Man charged with trying to punch an eagle – what’s the (alleged)...

Man charged with trying to punch an eagle – what’s the (alleged) offence?

Photo from the BBC

Introduction and Facts

The eagle is a majestic bird. Especially the bald eagle, which is the national bird of the USA no less.

It’s also the mascot of Crystal Palace, a less than majestic football team bumping along above the relegation zone of the Premier League.

Palace have a live mascot – Kayla – who attends all their live games and flies around the stadium.

On 23rd September 2015 Crystal Palace were playing a cup tie at home against Charlton Athletic. Things got a bit fruity, which lead to several people being arrested.

One, Daniel Boylett, is accused of punching Kayla. It’s important to stress here that Mr Boylett denies wrongdoing, as do the others arrested, and there is a trial coming up. For that reason, we are not commenting on any of the events, or suggesting that Mr Boylett has done anything wrong.

Why we are writing about is to address the abstract question – ‘what’s the charge for someone who tries to punch an eagle’?

Here, it is attempted criminal damage. We have a look at why …



It is an offence under s1 Criminal Damage Act 1971 to ‘damage any property‘ belonging to another. As with many offences, it is a separate criminal offence to attempt an offence (but see here for a longer discussion of when you can attempt an offence).

Punching most things carries a risk of breaking it, which would be criminal damage. So trying to punch something is an attempt to do so.

But, Kayla is a bird. How is that property?
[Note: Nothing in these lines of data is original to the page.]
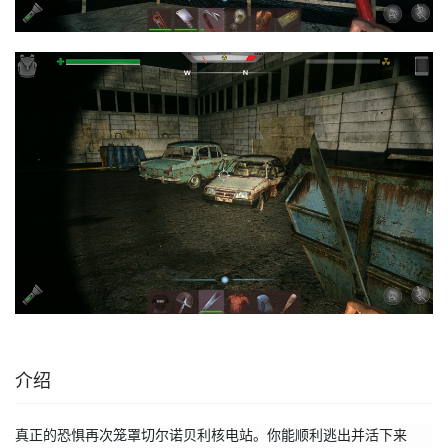
介绍
真正的恐惧再次笼罩切尔诺贝利核电站。你能顺利逃出并活下来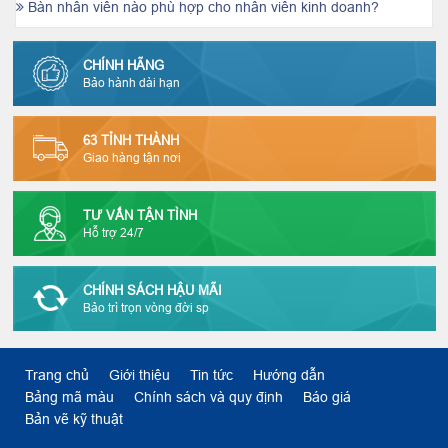
Bàn nhân viên nào phù hợp cho nhân viên kinh doanh?
CHÍNH HÃNG
Bảo hành dài hạn
63 TỈNH THÀNH
Giao hàng tận nơi
TƯ VẤN TẬN TÌNH
Hỗ trợ 24/7
CHÍNH SÁCH HẬU MÃI
Bảo trì trọn vòng đời sp
Trang chủ
Giới thiệu
Tin tức
Hướng dẫn
Bảng mã màu
Chính sách và quy định
Báo giá
Bản vẽ kỹ thuật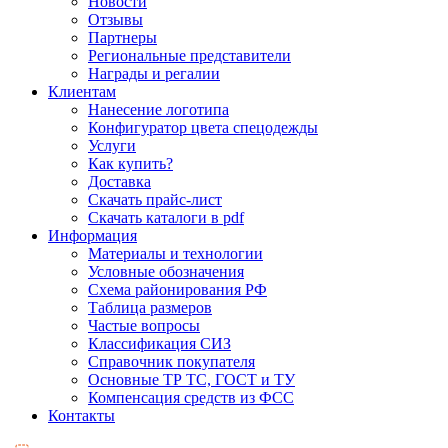
Новости
Отзывы
Партнеры
Региональные представители
Награды и регалии
Клиентам
Нанесение логотипа
Конфигуратор цвета спецодежды
Услуги
Как купить?
Доставка
Скачать прайс-лист
Скачать каталоги в pdf
Информация
Материалы и технологии
Условные обозначения
Схема районирования РФ
Таблица размеров
Частые вопросы
Классификация СИЗ
Справочник покупателя
Основные ТР ТС, ГОСТ и ТУ
Компенсация средств из ФСС
Контакты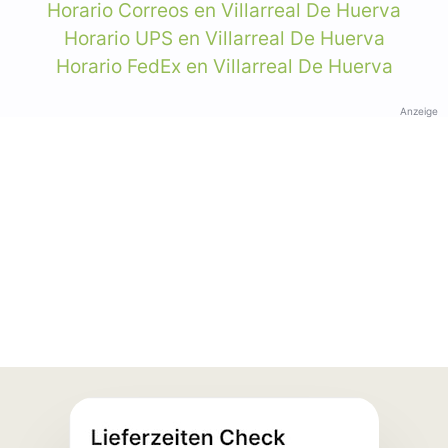
Horario Correos en Villarreal De Huerva
Horario UPS en Villarreal De Huerva
Horario FedEx en Villarreal De Huerva
Anzeige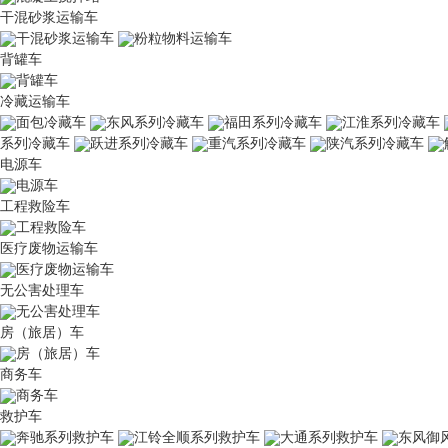
干混砂浆运输车
干混砂浆运输车
粉粒物料运输车
背罐车
背罐车
冷藏运输车
面包冷藏车
东风系列冷藏车
福田系列冷藏车
江淮系列冷藏车
系列冷藏车
跃进系列冷藏车
重汽系列冷藏车
陕汽系列冷藏车
电源车
电源车
工程救险车
工程救险车
医疗废物运输车
医疗废物运输车
无公害处理车
无公害处理车
房（旅居）车
房（旅居）车
商务车
商务车
救护车
奔驰系列救护车
江铃全顺系列救护车
大通系列救护车
东风御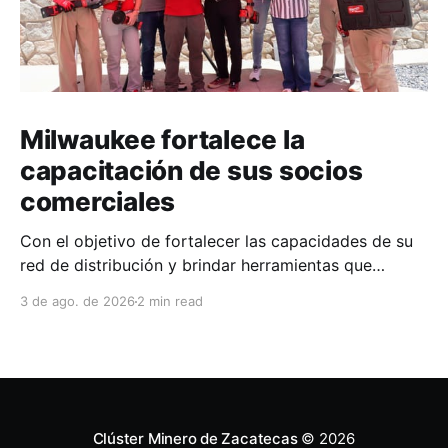
Milwaukee fortalece la
capacitación de sus socios
comerciales
Con el objetivo de fortalecer las capacidades de su
red de distribución y brindar herramientas que
contribuyan a mejorar el desempeño comercial y
3 de ago. de 2026
2 min read
técnico, Milwaukee llevó a cabo una capacitación
interna en las instalaciones del Clúster Minero de
Zacatecas, dirigida a la fuerza de ventas de su
distribuidor FiZac. La
Clúster Minero de Zacatecas
© 2026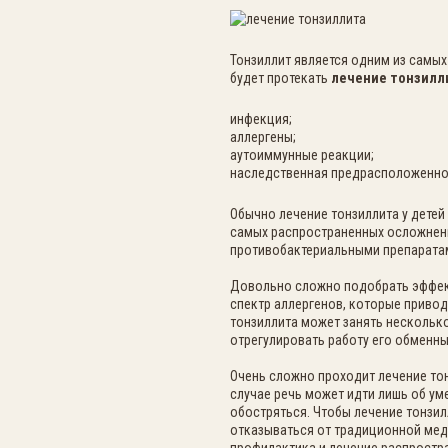
Тонзиллит является одним из самых
будет протекать
лечение тонзилл
инфекция;
аллергены;
аутоиммунные реакции;
наследственная предрасположенно
Обычно лечение тонзиллита у детей
самых распространенных осложнени
противобактериальными препаратам
Довольно сложно подобрать эффект
спектр аллергенов, которые привод
тонзиллита может занять нескольк
отрегулировать работу его обменны
Очень сложно проходит лечение то
случае речь может идти лишь об ум
обостряться. Чтобы лечение тонзил
отказываться от традиционной мед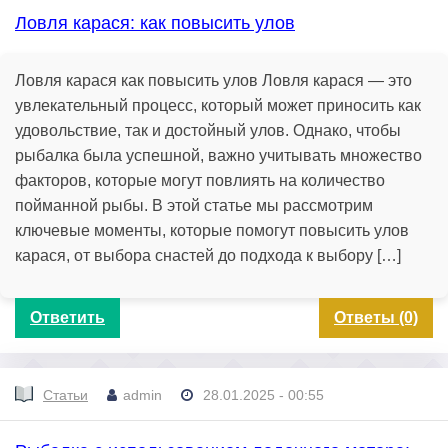
Ловля карася: как повысить улов
Ловля карася как повысить улов Ловля карася — это
увлекательный процесс, который может приносить как
удовольствие, так и достойный улов. Однако, чтобы
рыбалка была успешной, важно учитывать множество
факторов, которые могут повлиять на количество
пойманной рыбы. В этой статье мы рассмотрим
ключевые моменты, которые помогут повысить улов
карася, от выбора снастей до подхода к выбору […]
Ответить
Ответы (0)
Статьи
admin
28.01.2025 - 00:55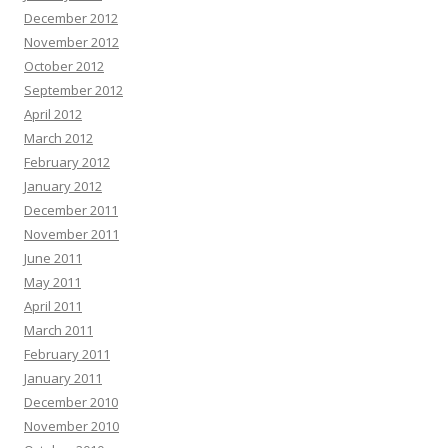
December 2012
November 2012
October 2012
September 2012
April 2012
March 2012
February 2012
January 2012
December 2011
November 2011
June 2011
May 2011
April 2011
March 2011
February 2011
January 2011
December 2010
November 2010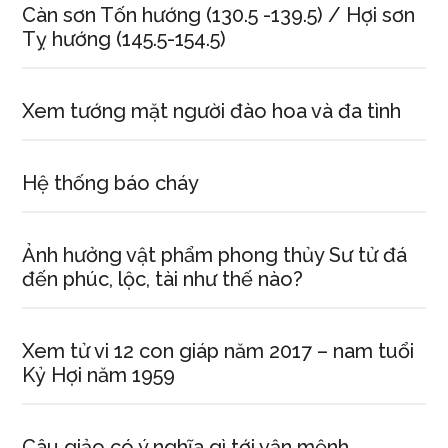
Càn sơn Tốn hướng (130.5 -139.5) / Hợi sơn
Tỵ hướng (145.5-154.5)
Xem tướng mặt người đào hoa và đa tình
Hệ thống báo cháy
Ảnh hưởng vật phẩm phong thủy Sư tử đá
đến phúc, lộc, tài như thế nào?
Xem tử vi 12 con giáp năm 2017 – nam tuổi
Kỷ Hợi năm 1959
Câu giảo có ý nghĩa gì tới vận mệnh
Looking at s10 Criminal Damage Act there is a definition section:

(1) In this Act “property” means property of a tangible nature, whether real or personal, including money and—

(a) including wild creatures which have been tamed or are ordinarily kept in captivity, and any other wild creatures or their carcasses if, but only if, they have been reduced into possession which has not been lost or abandoned or are in the course of being reduced into possession

Here, although bald eagles are usually wild, Kayla had been tamed, or at the very least, “reduced into possession“. So for that reason, he is capable of being criminally damaged.

Animal Cruelty

The above explains why there isn’t an animal cruelty charge (presumably under s4 Animal Welfare Act 2006). There is a different definition of what constitutes a tame animal under s2, but Kayla would fall within that also.

As no harm was done, it would have to be an attempt to commit an offence. And, for the reasons set out above, you can’t attempt a summary only offence.

As stated, this struck as an interesting charging question – Mr Boylett and the other defendants enjoy the presumption of innocence and nothing here should suggest that he did anything wrong.



Image courtesy of Barack Obama, cheers for that.
Dan is a barrister at 2 Dr. Johnson’s Buildings practising in crime.


  1. There are too many gaps in the law. It is ridiculous when there has to be a complicated legal argument that clarifies what should be common sense. And common sense does not say that the person who attempted to punch the defenseless creature committed no crime. His abhorrent and despicable behavior IS covered by the common sense of right minded people and this blighter should be criminlised.

    • There is no general offence of Being Nasty and a good thing too. It would be an instrument of oppression. Pass new laws for future conduct if you must.

      • “Misconduct in a public office” is a general offence of Being Nasty while working for the public.

    • Short of every inch of road being covered by CCTV – and the police making it a matter of high priority to trace the driver of a car which has hit a dog – I don’t see what you expect, J.

      I save my concern for hit-and-run cases where people are injured or killed.